Tue, May 19th, 2009 at 4:44PM (PDT)


One of the things that's nice about "Agents of Atlas" is that it's deeply connected to the "Dark Reign" status quo, but it's so far on the periphery of the Marvel Universe that it can take part in the company-wide non-event and still comment upon it with a bit of detached wit. In other words, Jimmy Woo and the gang can pretend to work for Norman Osborn but they can mock him as well, and that ironic distance gives this comic its unique tone. This isn't a funny comic in the mode of a Keith Giffen "JLI" series, but it's also not a super-serious melodrama in which heavily-shadowed characters whisper to one another about the importance of what it is they're doing.

No, this is a comic about an ex-S.H.I.E.L.D. agent, a gun-toting gorilla, a killer retro-robot, a mermaid, a spaceman with a bubble helmet, and a goddess. It can't possibly take itself all that seriously.

Yet, that might be the reason this comic hasn't yet achieved greatness. It straddles the line between ridiculous absurdity and dramatic conflict. It seems to want to be a gee-whiz fun time in the Marvel Universe, but it wants to be a comic that matters, too. Jeff Parker is good at straddling that line, but that line is a dangerous place to be, since every attempt at lightness or absurdity undercuts the seriousness of the drama, and every attempt at serious drama becomes forced and therefore silly when you're dealing with talking gorillas and spacemen with bubble helmets. The ideal balance for a superhero comic that tries to walk the fine line between humor and pathos would probably have to be the best issues of "Amazing Spider-Man" (whatever issues you happen to think those are). But with Spider-Man, the humor comes from the character reacting with jokes in response to grave danger. In "Agents of Atlas" the characters look like jokes, but play it straight. It's a bit like trying to prove that you can do Arthur Miller with Pokemon characters. Yes, Psyduck might be an interesting Biff, but does he really have the range to pull it off?

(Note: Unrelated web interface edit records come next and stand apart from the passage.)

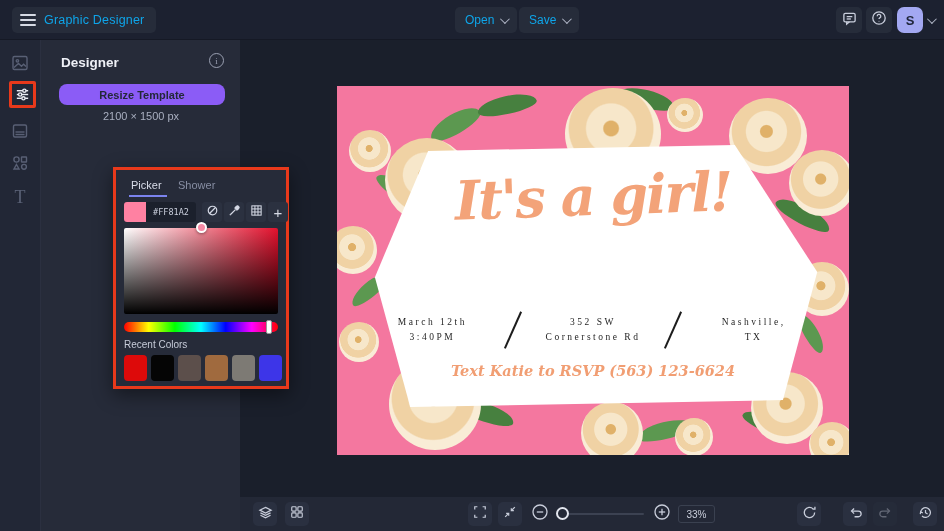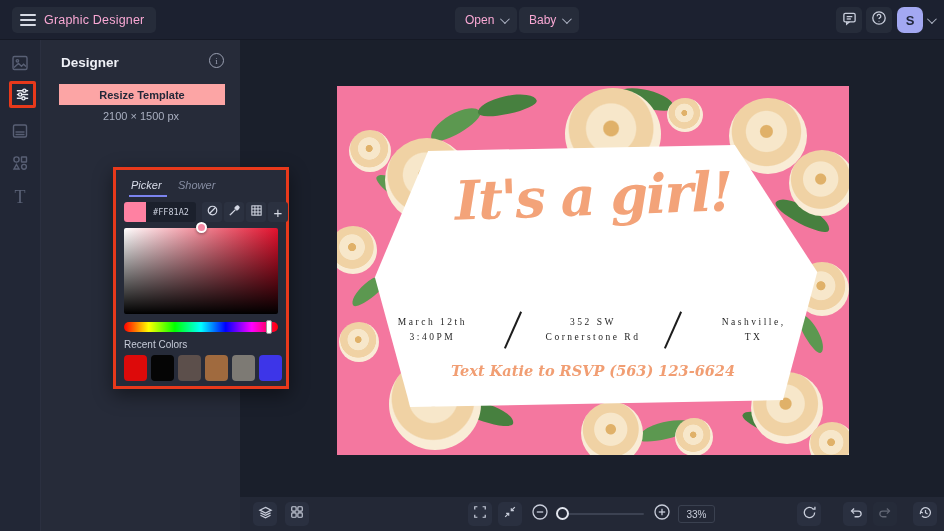"Graphic Designer" .tb-chip { color: #f9a8d4 -> #0ea5e9 }
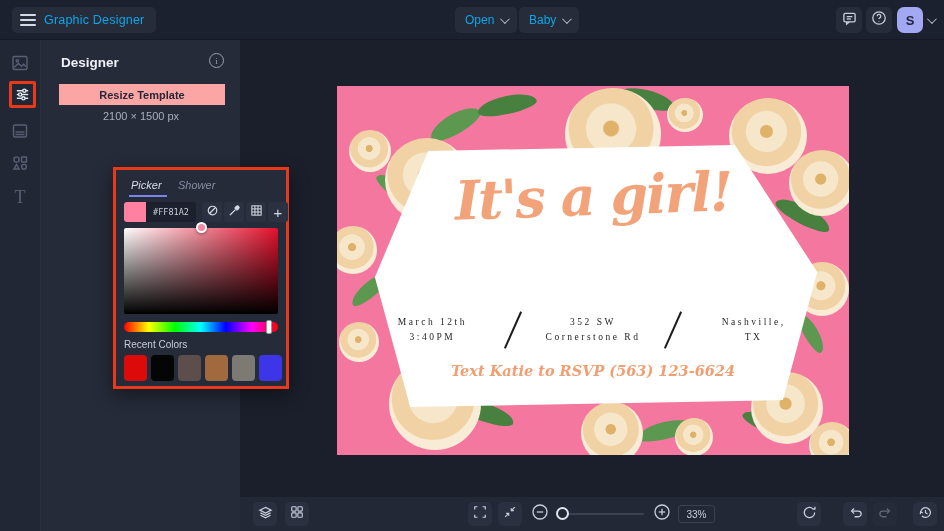"Baby" span { text: Baby -> Save }
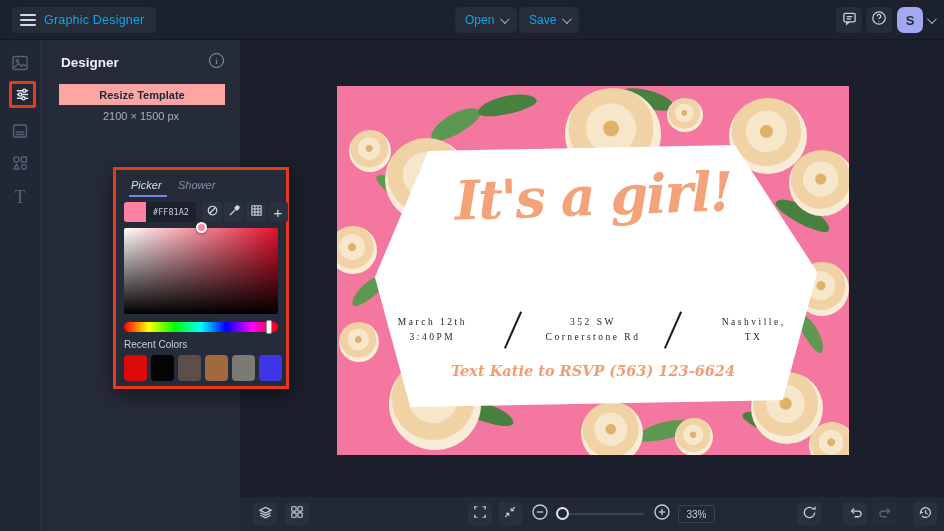"Resize Template" #resize-btn { background: #fca5a5 -> #8b5cf6; border-radius: 0 -> 8px }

"Agents of Atlas" #5 is a good comic, of course, since Parker knows how to write an entertaining 22 pages even if the characters haven't exactly found their footing yet. And Carlo Pagulayan is a superstar. It doesn't make much sense to put a Billy Tan cover on a Pagulayan-drawn comic, because Pagulayan is the superior superhero artist by far. Billy Tan comics should have Pagulayan covers. They should have Pagulayan interiors, too, now that I think about it. The guy is good.

You'll notice that I've nearly reached the end of my review and I haven't discussed the plot of issue #5 at all. That's because there isn't really much of one -- it's a fight between the New Avengers and the Agents of Atlas. The New Avengers think the Agents are working for Norman Osborn, and the Agents kind of are, except they want the New Avengers to blow stuff up so they don't really have to complete their Osborn-appointed task. Because the Agents are only pretending to be bad guys, after all.

So, yup, a big long fight scene, sparked by that age-old trope of the superhero misunderstanding. That's what you get here, and it's done well, but it's still that same old story.

For all the technical quality and nice individual moments in this issue, we still don't have much of a handle on who these Agents of Atlas are and why they do the things they do. We know why they say they're doing it, but what's Gorilla-Man really in it for? What does Venus really want from this team? Why does the Uranian (the former Marvel Boy) put his life on the line for this elaborate ruse of a fake criminal syndicate?

Until the characters become more than quirky concepts, mashed together, I won't be able to call this series anything more than very good. Very good is often enough, though.